Today, family life is under siege. Society provides an entire range of products from family therapy to self-help books to assist couples and families to weather the trials and difficulties encountered. What does the Church offer? What can the Church offer? The Church offers us holiness. The only adequate response to the terrible scandal of broken marriages and dysfunctional families, the only fully Catholic response to this scandal — as countless other saints have recognised in every century is holiness! The answer does not lie in family counselling, communication skills, therapy or separation or divorce. The problem with family life today is not just about dysfunctional behaviour, emotional baggage, or cultural influence. It is and always has been a problem of sin, the sin of individualism, the sin of selfishness, the sin of unforgiveness, the sin of infidelity, the sin of pride, the sin of lust. When sin latches onto to our family life, the members slowly forget their most fundamental vocation, that is to be holy. A true return to authentic holiness is the answer to the many ailments which plague us. Every crisis that the family faces, every crisis that the Christian faces, every crisis that the world faces, is a crisis of saints; it is a crisis of holiness.  
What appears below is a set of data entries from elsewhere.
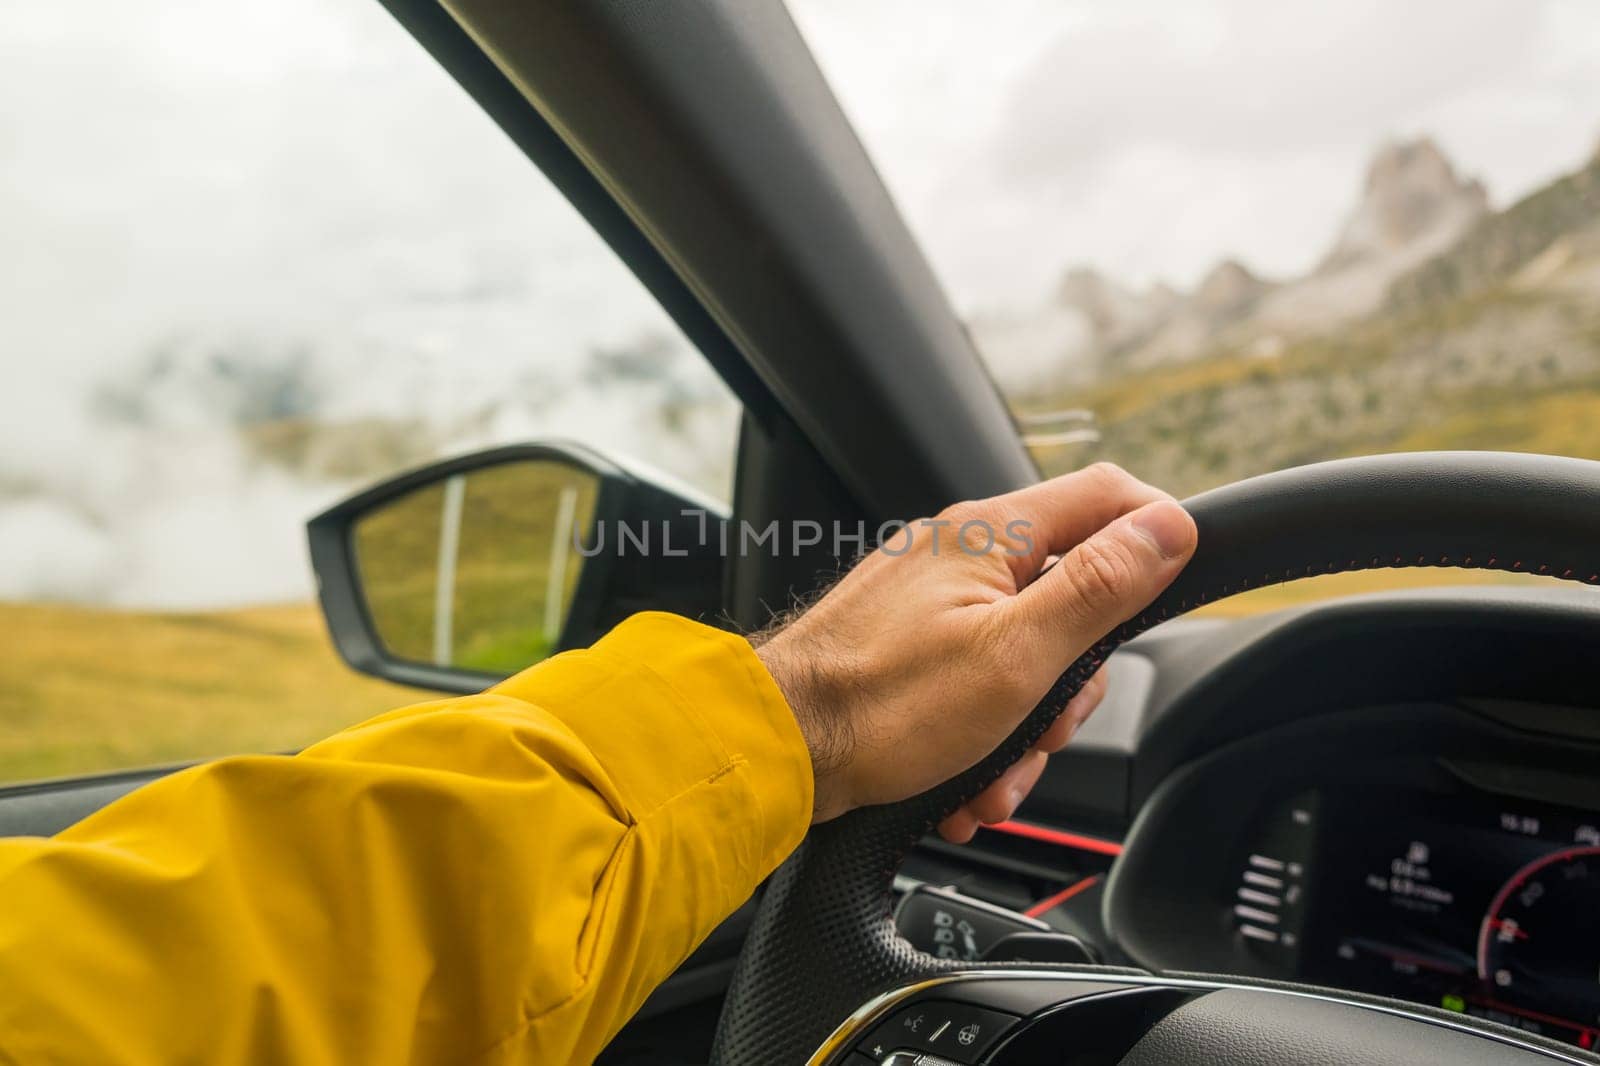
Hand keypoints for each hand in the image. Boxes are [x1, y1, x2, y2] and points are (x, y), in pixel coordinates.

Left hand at [753, 463, 1196, 834]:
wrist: (776, 751)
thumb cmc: (879, 703)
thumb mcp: (1016, 654)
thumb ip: (1096, 588)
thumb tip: (1168, 529)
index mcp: (990, 535)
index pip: (1106, 495)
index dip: (1156, 534)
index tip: (1174, 590)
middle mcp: (959, 555)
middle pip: (1071, 598)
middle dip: (1071, 685)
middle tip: (1044, 727)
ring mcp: (929, 602)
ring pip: (1025, 658)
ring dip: (1022, 733)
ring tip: (989, 776)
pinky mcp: (907, 649)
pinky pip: (976, 686)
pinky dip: (980, 741)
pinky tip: (960, 783)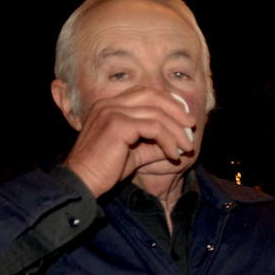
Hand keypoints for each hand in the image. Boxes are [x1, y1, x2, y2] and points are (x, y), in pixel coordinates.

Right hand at [58, 86, 197, 195]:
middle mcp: (109, 104)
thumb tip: (177, 143)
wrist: (83, 181)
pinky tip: (173, 154)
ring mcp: (112, 112)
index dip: (167, 102)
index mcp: (109, 105)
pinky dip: (168, 140)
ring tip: (186, 147)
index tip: (183, 117)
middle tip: (191, 125)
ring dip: (176, 130)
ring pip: (157, 114)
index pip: (144, 93)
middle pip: (152, 95)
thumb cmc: (105, 169)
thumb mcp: (134, 153)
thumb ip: (153, 144)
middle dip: (176, 109)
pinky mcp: (118, 125)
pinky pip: (154, 128)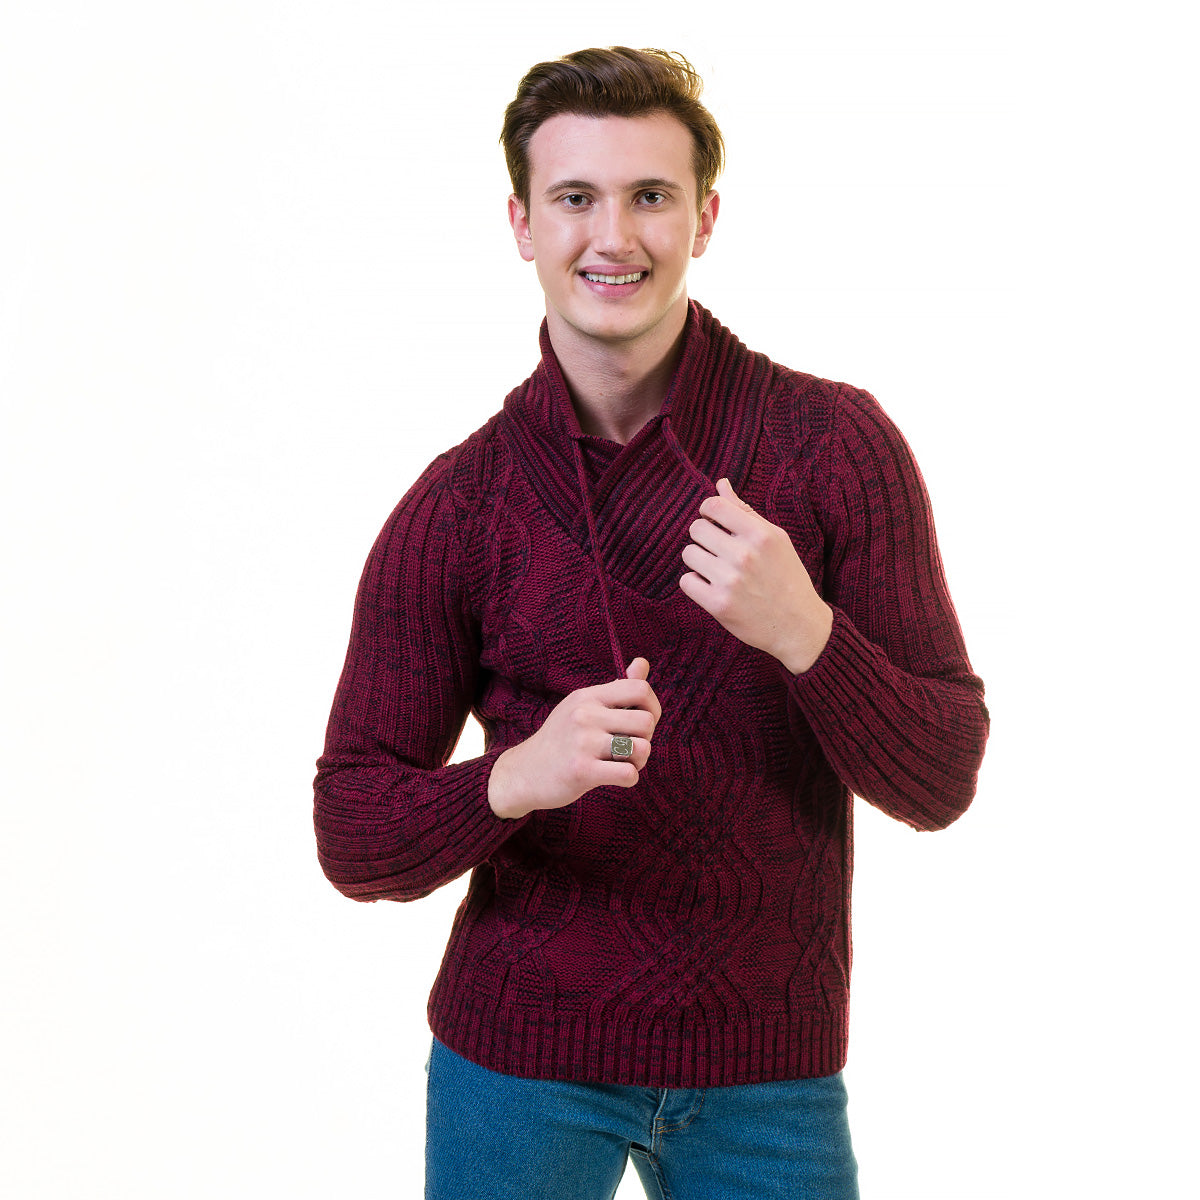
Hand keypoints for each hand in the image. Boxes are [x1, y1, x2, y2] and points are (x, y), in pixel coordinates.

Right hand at [487, 658, 660, 819]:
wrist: (522, 773)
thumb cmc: (561, 740)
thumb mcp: (582, 707)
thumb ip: (616, 689)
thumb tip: (643, 662)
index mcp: (588, 696)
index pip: (639, 689)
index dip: (652, 707)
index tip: (643, 723)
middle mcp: (585, 715)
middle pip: (646, 721)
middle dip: (647, 739)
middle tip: (630, 748)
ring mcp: (583, 743)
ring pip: (641, 748)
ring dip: (639, 761)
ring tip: (623, 763)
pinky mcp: (581, 771)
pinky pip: (628, 774)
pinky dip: (630, 779)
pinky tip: (616, 778)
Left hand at [679, 478, 832, 673]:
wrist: (798, 624)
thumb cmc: (785, 576)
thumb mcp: (774, 539)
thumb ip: (744, 511)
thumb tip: (720, 483)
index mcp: (759, 534)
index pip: (712, 506)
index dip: (708, 513)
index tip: (716, 524)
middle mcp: (744, 555)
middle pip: (695, 529)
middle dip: (704, 538)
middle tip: (719, 551)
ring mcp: (730, 581)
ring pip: (688, 554)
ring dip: (698, 561)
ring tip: (718, 570)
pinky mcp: (718, 604)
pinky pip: (686, 581)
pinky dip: (696, 584)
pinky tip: (713, 587)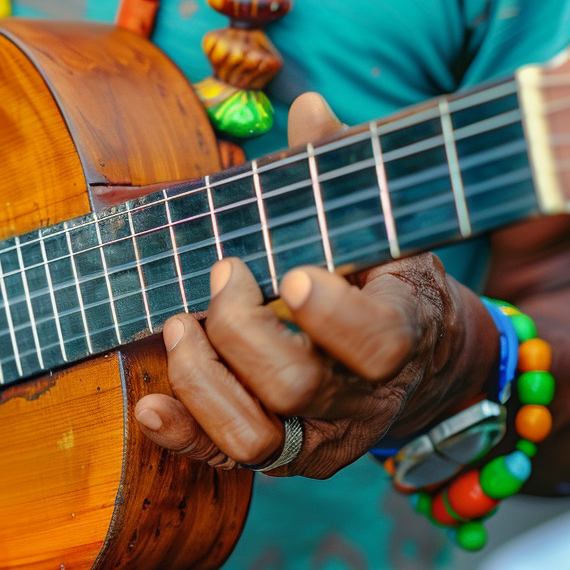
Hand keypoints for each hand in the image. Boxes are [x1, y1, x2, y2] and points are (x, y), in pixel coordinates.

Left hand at [134, 93, 496, 477]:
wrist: (417, 364)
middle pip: (295, 387)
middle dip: (240, 329)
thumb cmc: (387, 282)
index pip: (380, 345)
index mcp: (403, 337)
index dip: (332, 314)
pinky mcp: (284, 458)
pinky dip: (182, 434)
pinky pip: (226, 463)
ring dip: (203, 380)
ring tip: (180, 326)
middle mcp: (363, 401)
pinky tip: (152, 401)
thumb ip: (341, 173)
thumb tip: (309, 106)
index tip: (293, 272)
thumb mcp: (380, 225)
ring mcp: (322, 438)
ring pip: (255, 438)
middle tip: (223, 275)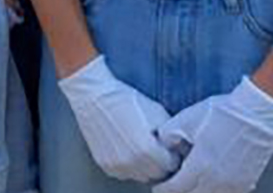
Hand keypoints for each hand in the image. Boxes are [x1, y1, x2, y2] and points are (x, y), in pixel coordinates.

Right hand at [57, 55, 178, 181]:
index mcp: (147, 149)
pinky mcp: (104, 164)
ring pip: (140, 176)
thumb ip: (170, 134)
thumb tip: (179, 147)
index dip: (173, 155)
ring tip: (142, 148)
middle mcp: (132, 161)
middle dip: (161, 164)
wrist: (94, 96)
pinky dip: (129, 166)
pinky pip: (124, 173)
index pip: (171, 165)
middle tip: (158, 149)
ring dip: (145, 167)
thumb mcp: (156, 111)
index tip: (170, 148)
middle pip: (157, 174)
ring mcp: (116, 164)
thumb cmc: (125, 100)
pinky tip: (127, 149)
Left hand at [153, 76, 272, 192]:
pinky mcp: (247, 182)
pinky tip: (209, 185)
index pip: (176, 189)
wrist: (257, 114)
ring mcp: (234, 184)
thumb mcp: (186, 119)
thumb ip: (168, 136)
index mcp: (200, 166)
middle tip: (171, 187)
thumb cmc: (221, 114)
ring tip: (189, 185)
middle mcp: (217, 180)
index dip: (164, 189)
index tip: (157, 188)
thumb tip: (164, 147)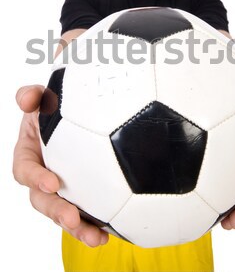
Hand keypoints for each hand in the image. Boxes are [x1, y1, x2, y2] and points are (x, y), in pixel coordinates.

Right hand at [13, 85, 108, 246]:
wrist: (87, 118)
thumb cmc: (59, 109)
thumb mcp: (44, 98)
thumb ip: (32, 96)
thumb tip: (26, 99)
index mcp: (30, 155)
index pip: (25, 170)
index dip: (34, 178)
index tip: (52, 183)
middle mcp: (44, 176)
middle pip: (43, 201)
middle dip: (55, 211)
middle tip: (72, 218)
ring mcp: (63, 189)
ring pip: (65, 214)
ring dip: (78, 228)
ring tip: (95, 237)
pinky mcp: (83, 197)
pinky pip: (86, 214)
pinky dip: (96, 225)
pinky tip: (110, 232)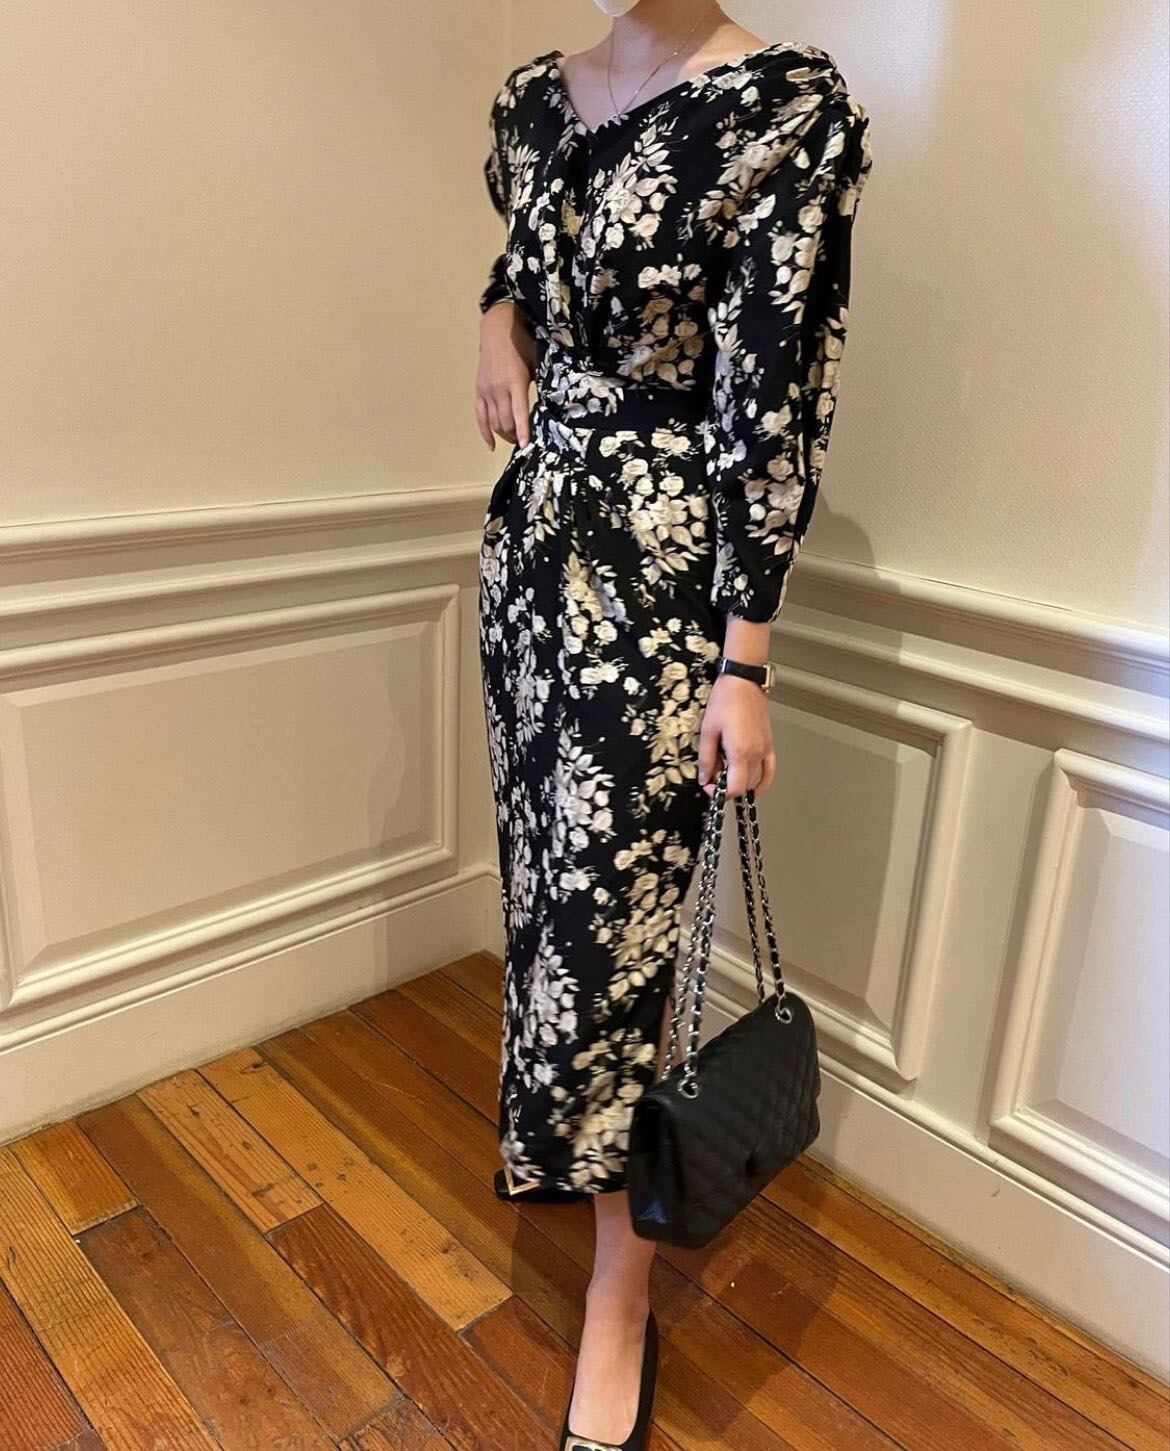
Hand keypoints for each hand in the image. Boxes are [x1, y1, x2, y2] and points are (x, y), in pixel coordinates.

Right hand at [475, 300, 535, 448]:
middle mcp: (499, 388)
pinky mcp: (479, 390)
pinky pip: (480, 416)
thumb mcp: (536, 360)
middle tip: (525, 441)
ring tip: (515, 439)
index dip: (523, 431)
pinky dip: (485, 432)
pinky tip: (492, 444)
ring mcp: (487, 390)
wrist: (497, 328)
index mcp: (515, 381)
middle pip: (505, 422)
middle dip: (515, 436)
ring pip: (493, 422)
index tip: (526, 445)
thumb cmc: (520, 343)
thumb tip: (556, 399)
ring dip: (504, 434)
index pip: (518, 413)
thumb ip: (543, 381)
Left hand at [697, 674, 775, 798]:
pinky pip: (770, 770)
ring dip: (740, 781)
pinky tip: (755, 786)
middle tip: (712, 776)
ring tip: (726, 771)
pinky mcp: (769, 744)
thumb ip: (706, 758)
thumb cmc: (726, 700)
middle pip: (744, 786)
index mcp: (740, 752)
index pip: (734, 789)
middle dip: (726, 786)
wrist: (744, 682)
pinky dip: (763, 782)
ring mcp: (765, 749)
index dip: (719, 793)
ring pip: (755, 779)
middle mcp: (756, 754)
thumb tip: (704, 777)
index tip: (708, 786)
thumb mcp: (708, 730)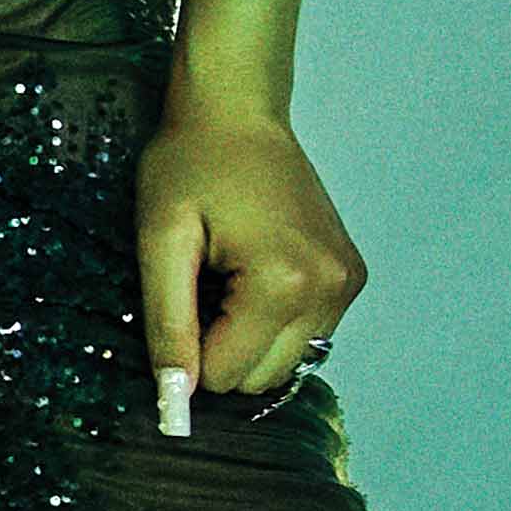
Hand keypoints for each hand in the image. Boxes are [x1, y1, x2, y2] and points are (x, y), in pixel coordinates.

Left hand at [132, 97, 363, 431]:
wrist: (237, 110)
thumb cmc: (190, 164)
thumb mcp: (160, 242)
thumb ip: (168, 325)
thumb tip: (175, 400)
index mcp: (284, 283)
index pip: (225, 375)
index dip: (187, 348)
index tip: (181, 294)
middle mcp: (329, 289)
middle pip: (260, 378)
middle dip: (220, 345)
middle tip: (204, 283)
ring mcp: (346, 284)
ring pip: (286, 364)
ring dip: (247, 336)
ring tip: (229, 275)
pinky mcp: (350, 277)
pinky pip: (306, 336)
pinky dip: (273, 322)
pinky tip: (253, 273)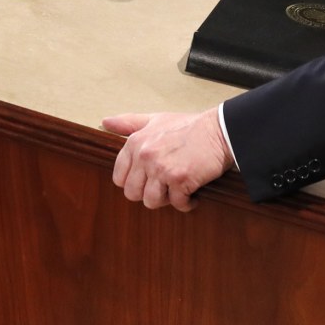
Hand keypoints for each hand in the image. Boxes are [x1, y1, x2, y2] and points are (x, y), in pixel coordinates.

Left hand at [102, 109, 233, 212]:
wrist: (219, 130)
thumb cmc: (189, 127)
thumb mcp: (155, 120)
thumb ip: (129, 123)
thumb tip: (105, 122)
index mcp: (135, 143)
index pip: (120, 178)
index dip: (135, 182)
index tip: (149, 180)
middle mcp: (145, 156)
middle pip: (133, 193)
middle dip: (150, 193)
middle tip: (166, 186)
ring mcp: (161, 168)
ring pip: (152, 201)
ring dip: (168, 199)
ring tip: (178, 189)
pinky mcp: (180, 179)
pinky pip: (177, 204)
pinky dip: (187, 203)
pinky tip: (192, 194)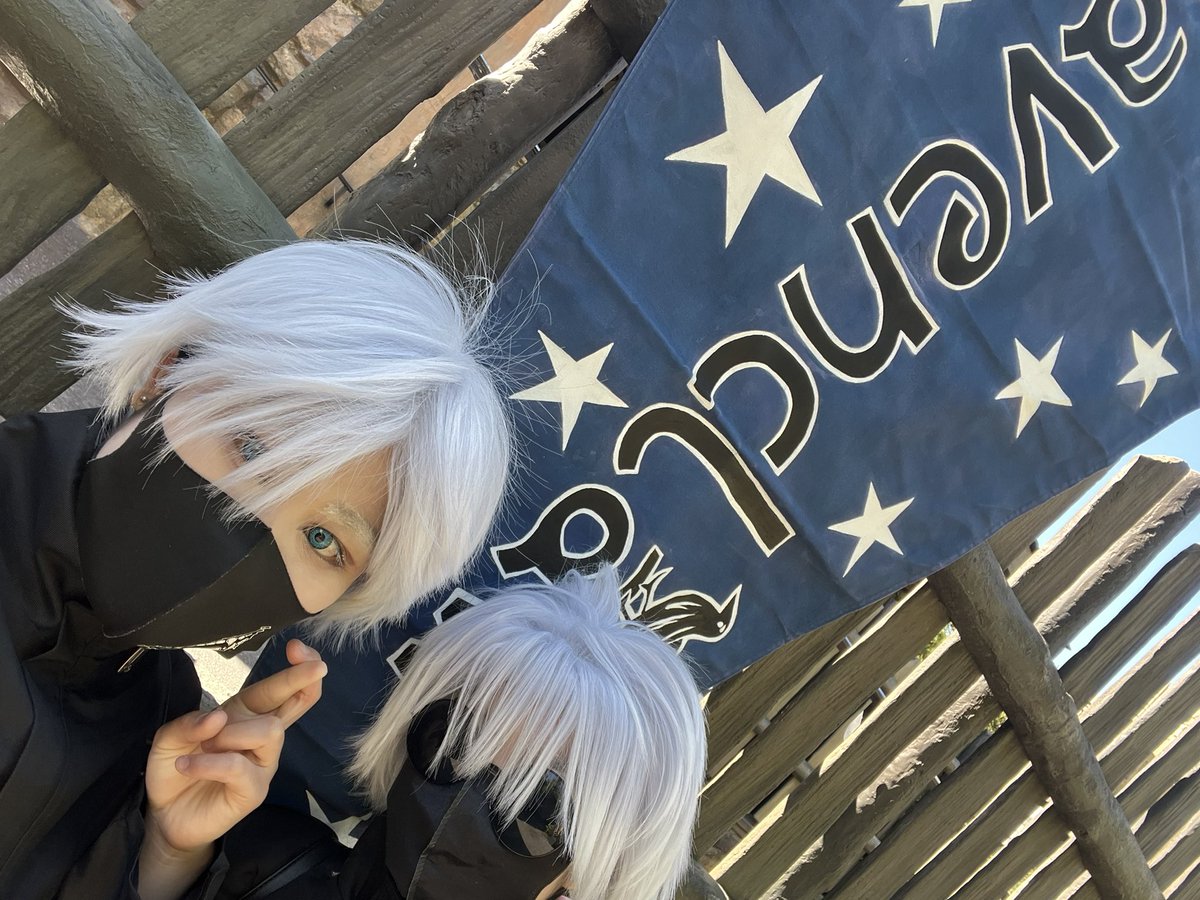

It's a tough time to be a married person today. It's a tough time to be in a family today, what more a holy family. The world ridicules holiness. And yet, holiness is the only solution which can save the world. How do families grow in holiness? Sacrifice, prayer and faith are the basic ingredients of holiness. Every family needs to begin by cultivating and promoting a life based on these three – sacrifice, prayer and faith. This may sound naively simple and even simplistic; but quite often the most profound answers to our most pressing problems are fundamentally simple. It is man’s pride and ego which seeks to convolute and complicate.

So, the Holy Family reminds us that family life is not some Utopian ideal where everything is perfect and that there are no struggles. To be ‘Holy’ does not mean you need to be unreal, over-idealistic, Pharisaic or a party-pooper. It does not mean running away from the world or opting out of marriage and family to enter a convent, monastery or seminary. The feast of the Holy Family shows how far off-base these stereotypes of holiness are.  It reminds us, as Vatican II teaches, that all human beings are called to the heights of holiness. That all states in life offer abundant opportunities to grow in faith, hope, and love. That the nitty gritty of family life, if approached with sacrifice, prayer and faith as its foundation, can be a road to profound personal transformation and communion with God. The bottom line is this – we don’t become holy despite the busyness, the troubles, the hard-knocks of family life, but in and through them. Holiness is allowing God to fill up the holes, tie up the loose ends, and smooth over the rough edges that comes with living in a family. In this environment of openness to God's grace, God can do more than we can ask or imagine. And, like the Holy Family, we can be living witnesses, that "nothing is impossible with God."